> **TESTO DA LEGGERE**:
# # # # # # #

Chat pedopornografica con minorenne: 36enne agli arresti domiciliari
Aveva adescato una ragazzina di 11 anni su Snapchat, fingendosi un 17enne di Milano ma in realtà era un 36enne di Vicenza.
La Polizia di Stato ha dato esecuzione all'ordinanza degli arresti domiciliari nei confronti dell'uomo, residente nel Vicentino, indagato per adescamento e pornografia minorile. Operaio, convivente con i genitori, aveva in casa materiale relativo a diversi minori, foto e video, che provavano anche l'adescamento della giovanissima.

# # # # # # #

> **RIGHE**:
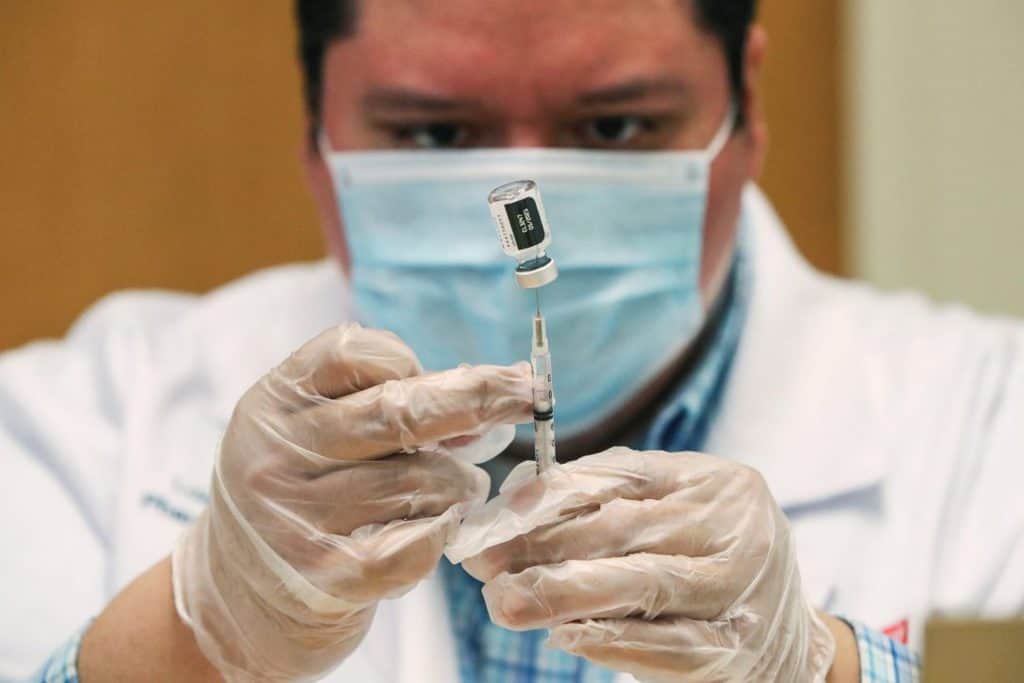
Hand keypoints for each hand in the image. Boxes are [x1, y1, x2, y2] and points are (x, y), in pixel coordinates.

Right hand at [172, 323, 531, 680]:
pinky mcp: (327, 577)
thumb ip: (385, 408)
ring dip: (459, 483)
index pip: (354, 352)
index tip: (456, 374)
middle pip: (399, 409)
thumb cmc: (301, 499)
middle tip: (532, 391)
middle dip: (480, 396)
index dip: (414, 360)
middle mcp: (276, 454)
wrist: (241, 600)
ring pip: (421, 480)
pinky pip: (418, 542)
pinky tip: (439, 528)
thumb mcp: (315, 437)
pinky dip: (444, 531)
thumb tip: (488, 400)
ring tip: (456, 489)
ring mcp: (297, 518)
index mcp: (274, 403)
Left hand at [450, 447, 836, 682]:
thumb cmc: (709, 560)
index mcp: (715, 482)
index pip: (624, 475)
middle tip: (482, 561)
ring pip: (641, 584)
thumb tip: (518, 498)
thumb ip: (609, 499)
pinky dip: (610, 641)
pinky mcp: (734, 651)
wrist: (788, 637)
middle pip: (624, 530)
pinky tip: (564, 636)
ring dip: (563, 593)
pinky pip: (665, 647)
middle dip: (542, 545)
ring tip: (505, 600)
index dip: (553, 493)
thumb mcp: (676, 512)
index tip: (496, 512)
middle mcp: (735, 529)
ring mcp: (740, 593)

# # # # # # #

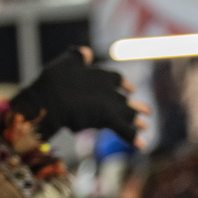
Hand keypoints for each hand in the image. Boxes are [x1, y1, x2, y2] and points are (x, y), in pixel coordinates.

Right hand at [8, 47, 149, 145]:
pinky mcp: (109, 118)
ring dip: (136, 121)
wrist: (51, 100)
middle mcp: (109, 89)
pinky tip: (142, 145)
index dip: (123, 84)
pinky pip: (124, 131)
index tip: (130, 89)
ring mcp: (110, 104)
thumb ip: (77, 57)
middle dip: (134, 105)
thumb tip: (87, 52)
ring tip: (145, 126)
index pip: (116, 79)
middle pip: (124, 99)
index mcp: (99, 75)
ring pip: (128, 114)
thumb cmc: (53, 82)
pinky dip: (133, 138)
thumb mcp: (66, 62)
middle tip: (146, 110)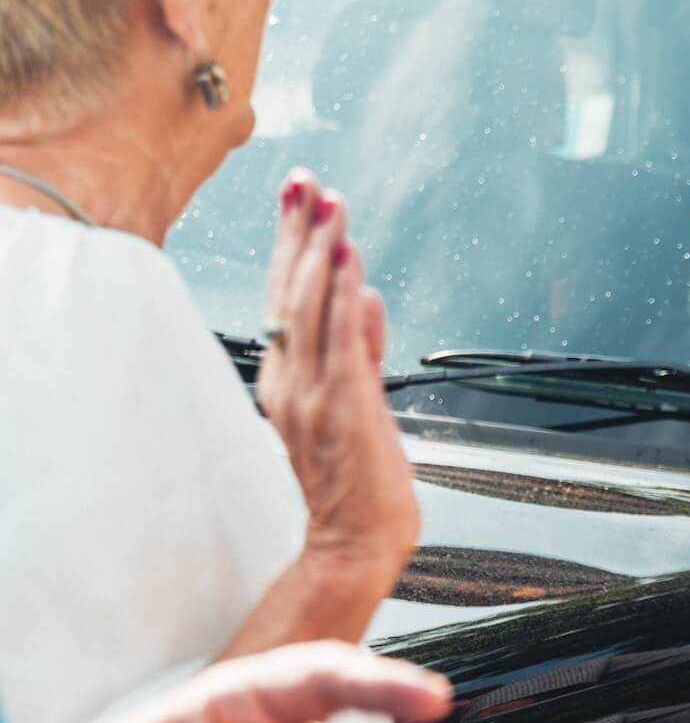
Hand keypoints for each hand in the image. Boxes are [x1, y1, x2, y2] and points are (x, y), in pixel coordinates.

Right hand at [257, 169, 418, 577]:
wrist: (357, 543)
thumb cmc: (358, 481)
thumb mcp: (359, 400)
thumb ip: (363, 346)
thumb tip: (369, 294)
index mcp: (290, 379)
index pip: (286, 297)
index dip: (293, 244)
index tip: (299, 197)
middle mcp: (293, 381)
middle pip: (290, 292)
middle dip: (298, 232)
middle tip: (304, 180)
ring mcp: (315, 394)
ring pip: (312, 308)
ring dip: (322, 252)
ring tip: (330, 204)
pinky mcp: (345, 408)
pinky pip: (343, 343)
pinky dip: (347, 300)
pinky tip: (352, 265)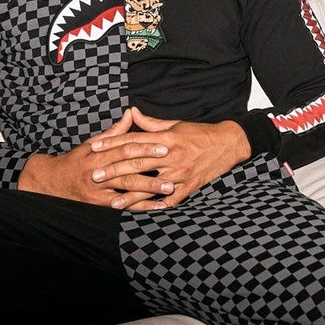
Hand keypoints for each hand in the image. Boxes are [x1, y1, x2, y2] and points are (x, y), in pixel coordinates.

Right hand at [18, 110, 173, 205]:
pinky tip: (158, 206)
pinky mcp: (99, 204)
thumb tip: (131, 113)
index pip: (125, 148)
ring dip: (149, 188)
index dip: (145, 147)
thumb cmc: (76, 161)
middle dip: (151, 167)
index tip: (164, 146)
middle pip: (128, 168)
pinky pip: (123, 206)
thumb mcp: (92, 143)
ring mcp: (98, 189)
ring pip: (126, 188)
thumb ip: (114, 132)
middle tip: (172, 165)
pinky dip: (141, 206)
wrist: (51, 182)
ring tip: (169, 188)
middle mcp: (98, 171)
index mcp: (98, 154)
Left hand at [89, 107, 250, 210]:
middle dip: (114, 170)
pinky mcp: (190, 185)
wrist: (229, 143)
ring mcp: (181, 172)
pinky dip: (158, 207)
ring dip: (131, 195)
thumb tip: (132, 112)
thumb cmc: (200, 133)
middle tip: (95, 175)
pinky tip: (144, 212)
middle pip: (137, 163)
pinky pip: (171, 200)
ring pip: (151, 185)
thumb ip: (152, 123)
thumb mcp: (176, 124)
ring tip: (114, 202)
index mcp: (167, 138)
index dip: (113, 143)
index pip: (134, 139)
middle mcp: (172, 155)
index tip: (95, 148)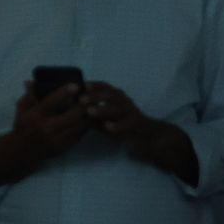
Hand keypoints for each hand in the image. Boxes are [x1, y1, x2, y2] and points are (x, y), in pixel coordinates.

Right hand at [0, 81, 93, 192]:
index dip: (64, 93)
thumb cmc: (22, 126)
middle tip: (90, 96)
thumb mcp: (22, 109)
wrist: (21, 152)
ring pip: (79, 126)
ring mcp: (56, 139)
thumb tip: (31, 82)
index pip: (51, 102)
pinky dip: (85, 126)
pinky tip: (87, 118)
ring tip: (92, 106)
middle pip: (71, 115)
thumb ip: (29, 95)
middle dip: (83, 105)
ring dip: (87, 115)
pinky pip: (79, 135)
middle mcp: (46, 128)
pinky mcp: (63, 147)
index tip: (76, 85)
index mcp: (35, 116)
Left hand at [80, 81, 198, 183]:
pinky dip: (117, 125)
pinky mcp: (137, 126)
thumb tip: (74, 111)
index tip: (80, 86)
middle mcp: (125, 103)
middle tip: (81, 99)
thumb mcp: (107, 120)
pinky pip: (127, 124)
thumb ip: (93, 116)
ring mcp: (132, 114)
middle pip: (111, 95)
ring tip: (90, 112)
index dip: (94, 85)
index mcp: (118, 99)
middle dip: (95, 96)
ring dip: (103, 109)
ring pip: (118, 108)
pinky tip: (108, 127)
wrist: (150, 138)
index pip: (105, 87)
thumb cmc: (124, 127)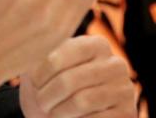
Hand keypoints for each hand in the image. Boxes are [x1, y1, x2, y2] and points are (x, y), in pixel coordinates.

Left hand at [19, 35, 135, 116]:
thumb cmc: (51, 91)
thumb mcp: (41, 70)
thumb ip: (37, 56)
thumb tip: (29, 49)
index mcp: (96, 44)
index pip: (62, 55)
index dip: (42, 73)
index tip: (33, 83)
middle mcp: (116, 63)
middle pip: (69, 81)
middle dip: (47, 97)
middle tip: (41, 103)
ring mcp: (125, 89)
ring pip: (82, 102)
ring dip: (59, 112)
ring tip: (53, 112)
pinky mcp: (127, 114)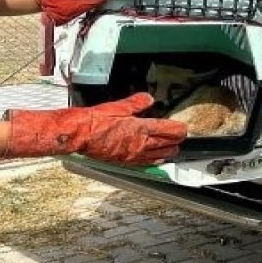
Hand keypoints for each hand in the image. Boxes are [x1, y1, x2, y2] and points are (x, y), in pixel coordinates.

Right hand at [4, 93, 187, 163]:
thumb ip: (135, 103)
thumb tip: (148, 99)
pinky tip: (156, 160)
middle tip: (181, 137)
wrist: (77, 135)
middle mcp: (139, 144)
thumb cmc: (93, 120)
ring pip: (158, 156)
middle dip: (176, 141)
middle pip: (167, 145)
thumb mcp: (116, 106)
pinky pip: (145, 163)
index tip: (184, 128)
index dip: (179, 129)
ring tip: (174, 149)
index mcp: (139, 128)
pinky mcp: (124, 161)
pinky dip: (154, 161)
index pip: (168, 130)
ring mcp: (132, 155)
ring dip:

# # # # # # #

> **COMPITI DA SVOLGERE**:
1 – Per ognuna di queste frasi, di' se è d'accordo con la notizia sull'arresto del 36enne (sì o no) e riporta tra virgolette le parole della notizia che lo dimostrano. (a) L'uomo si era presentato alla ragazzina come un 17enne di Milano. (b) L'uomo viveva da solo. (c) La ragazzina aveva 13 anni.
2 – Porta avanti la notizia sull'arresto del 36enne partendo da dopo l'ultima frase.

> **RISPOSTE AI COMPITI**:
1 –
(a) Sì: "fingendosi un 17enne di Milano".
(b) No: "convivente con i genitori".
(c) No: "una ragazzina di 11 anni".

2 –
La denuncia è partita da Rimini: i genitori dell'undicenne, una volta scoperta la chat in cui era stata adescata la figlia si sono rivolti alle forze dell'ordine denunciando agli investigatori riminesi l'attività del sedicente 17enne. L'uomo per carpire la fiducia della bambina aveva usato nomi e foto finte. Stava cercando di instaurare con lei una relazione sentimentale, promettendo addirittura di sposarla una volta raggiunta la maggiore età. Dopo essersi guadagnato la sua fiducia, il 36enne aveva anche ottenuto fotografie intime e video autoprodotti dal contenuto pedopornografico. Non ci sarebbero stati però tentativi di incontrarla.
L’indagine è stata condotta dalla sezione operativa di Rimini e coordinata dalla Procura della Repubblica di Bologna.